══ GIVEN PASSAGE

I want to push some of this from @derspiegel out in a thread, because it's based in part on the sort of universal testing (within the study referenced) that we don't have.
"Since the end of September, the Austrian researchers have paid visits to more than 240 schools. There goal is to perform as many tests as they can at regular intervals throughout the entire schoolyear."
"They hope to test up to 15,000 children between the ages of six and 15 in addition to 1,200 teachers to establish a representative sample size."

So this isn't waiting for someone to have symptoms or known exposure; this is just show up, test everyone, where are we at.
"An analysis of the initial samples revealed a positive rate of 0.4 percent among those tested at random. The samples from November reveal a significant increase to that number."

And they didn't know because they didn't have symptoms.
And also: "The mass tests also show that younger children are by no means exempt from infection by SARS-CoV-2. Indeed, there was no significant difference to infection rates among adults."
And now here is the part, when I look at who in Massachusetts has chosen to start and stay remote, I am really feeling convicted (in a good ol' Baptist sort of way) on:

"...schools in poorer areas were found to have 3.5 times as many positive results as elsewhere"
"...which is consistent with generally higher infection rates in lower income neighborhoods."
As an utter side note, far from the sort of shaming we've seen from Other Leaders Whom I Will Not Name Here, the article observes why this makes sense:

"People in such neighborhoods frequently live closer together and have jobs that don't allow them to work from home."
(waves to Chelsea, Everett, Revere, swathes of Boston, my own city, etc)
Different study, this time in Bavaria:

"A study involving more than 11,000 children in the German state of Bavaria also found a significant number of unreported cases among children and teenagers."
"Infection numbers in this demographic could be up to six times higher than the official total listed by the Robert Koch Institute (RKI), Germany's leading public health establishment."
That one looked at antibodies.
And of course, there's the littlest ones, right?

════
══ SUPPLIED MATERIAL

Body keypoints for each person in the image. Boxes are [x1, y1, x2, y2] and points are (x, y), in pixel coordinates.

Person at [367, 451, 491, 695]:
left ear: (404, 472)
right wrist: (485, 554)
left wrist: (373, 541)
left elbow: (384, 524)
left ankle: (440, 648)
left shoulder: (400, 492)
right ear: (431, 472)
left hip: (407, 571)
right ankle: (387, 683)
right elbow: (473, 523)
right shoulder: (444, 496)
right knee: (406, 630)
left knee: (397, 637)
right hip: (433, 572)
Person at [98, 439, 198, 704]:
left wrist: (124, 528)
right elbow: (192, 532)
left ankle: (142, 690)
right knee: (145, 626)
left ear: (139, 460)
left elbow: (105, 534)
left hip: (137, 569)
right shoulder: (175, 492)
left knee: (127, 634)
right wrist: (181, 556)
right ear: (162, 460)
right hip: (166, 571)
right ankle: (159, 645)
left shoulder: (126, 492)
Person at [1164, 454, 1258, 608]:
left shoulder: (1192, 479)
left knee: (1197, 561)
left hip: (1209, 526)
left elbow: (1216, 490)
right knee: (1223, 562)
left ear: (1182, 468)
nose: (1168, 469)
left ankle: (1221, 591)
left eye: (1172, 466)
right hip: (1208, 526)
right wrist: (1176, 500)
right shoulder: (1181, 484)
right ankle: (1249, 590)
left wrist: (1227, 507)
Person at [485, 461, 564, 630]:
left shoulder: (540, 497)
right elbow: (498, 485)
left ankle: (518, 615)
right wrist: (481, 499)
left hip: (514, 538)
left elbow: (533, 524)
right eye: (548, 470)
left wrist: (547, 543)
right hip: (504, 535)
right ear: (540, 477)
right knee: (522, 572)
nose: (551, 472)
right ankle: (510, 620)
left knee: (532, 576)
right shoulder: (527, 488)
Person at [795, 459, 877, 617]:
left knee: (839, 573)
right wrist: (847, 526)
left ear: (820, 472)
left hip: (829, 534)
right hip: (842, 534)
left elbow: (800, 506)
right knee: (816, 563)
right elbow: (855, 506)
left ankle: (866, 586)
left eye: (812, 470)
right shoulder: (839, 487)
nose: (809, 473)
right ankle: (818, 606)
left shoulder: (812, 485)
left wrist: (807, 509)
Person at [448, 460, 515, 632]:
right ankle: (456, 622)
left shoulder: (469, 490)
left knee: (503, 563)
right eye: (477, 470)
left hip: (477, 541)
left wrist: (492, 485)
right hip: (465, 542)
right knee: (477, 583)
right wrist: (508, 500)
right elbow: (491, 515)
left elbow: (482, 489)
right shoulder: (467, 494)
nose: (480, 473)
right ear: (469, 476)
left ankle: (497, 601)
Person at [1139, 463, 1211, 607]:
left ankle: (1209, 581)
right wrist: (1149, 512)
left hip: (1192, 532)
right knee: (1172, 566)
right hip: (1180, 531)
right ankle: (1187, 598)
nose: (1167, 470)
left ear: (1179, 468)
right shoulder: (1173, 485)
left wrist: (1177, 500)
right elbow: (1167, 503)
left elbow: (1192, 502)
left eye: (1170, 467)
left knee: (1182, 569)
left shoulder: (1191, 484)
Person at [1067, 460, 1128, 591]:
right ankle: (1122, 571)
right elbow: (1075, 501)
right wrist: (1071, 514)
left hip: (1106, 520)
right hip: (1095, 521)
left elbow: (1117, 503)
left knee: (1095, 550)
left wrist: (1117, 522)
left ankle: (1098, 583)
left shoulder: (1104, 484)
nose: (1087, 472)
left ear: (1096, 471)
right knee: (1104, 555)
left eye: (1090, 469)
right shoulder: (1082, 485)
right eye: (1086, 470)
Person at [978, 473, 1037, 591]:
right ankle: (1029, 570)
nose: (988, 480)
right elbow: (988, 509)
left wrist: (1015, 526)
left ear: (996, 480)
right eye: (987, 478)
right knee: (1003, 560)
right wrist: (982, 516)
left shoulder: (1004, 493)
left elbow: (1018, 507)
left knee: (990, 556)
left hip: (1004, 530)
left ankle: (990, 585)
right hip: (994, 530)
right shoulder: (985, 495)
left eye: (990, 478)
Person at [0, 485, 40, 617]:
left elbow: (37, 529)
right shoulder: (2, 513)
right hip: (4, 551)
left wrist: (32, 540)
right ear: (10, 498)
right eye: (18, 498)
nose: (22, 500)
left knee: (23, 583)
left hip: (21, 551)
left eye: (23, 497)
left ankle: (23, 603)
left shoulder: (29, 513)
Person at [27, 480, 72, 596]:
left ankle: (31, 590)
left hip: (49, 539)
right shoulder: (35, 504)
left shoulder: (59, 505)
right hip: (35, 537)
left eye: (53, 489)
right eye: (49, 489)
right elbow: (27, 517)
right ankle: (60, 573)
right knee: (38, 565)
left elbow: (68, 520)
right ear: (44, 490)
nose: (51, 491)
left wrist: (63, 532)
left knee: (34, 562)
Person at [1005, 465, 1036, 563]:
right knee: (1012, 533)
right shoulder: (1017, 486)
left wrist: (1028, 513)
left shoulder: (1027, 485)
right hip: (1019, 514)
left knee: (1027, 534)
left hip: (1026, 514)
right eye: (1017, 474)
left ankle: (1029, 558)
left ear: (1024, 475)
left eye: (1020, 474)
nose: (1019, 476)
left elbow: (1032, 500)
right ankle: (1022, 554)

════

### WORK ITEM A
Answer these questions from the thread on school testing, one answer per line, marked (i), (ii) and (iii):
(i) How many schools had the Austrian researchers visited since the end of September?
(ii) How many times as many positive results were found in schools in poorer areas as elsewhere?
(iii) How many children were involved in the study in Bavaria?
### WORK ITEM B
Reproduce the part of the thread on school testing starting with "Different study, this" and going on through "looked at antibodies.".
The rows above play no part in this work.

### EXERCISE SOLUTION A
(i) More than 240 schools.
(ii) 3.5 times as many.
(iii) More than 11,000 children.

### EXERCISE SOLUTION B
Different study, this time in Bavaria:

"A study involving more than 11,000 children in the German state of Bavaria also found a significant number of unreported cases among children and teenagers."
"Infection numbers in this demographic could be up to six times higher than the official total listed by the Robert Koch Institute (RKI), Germany's leading public health establishment."
That one looked at antibodies.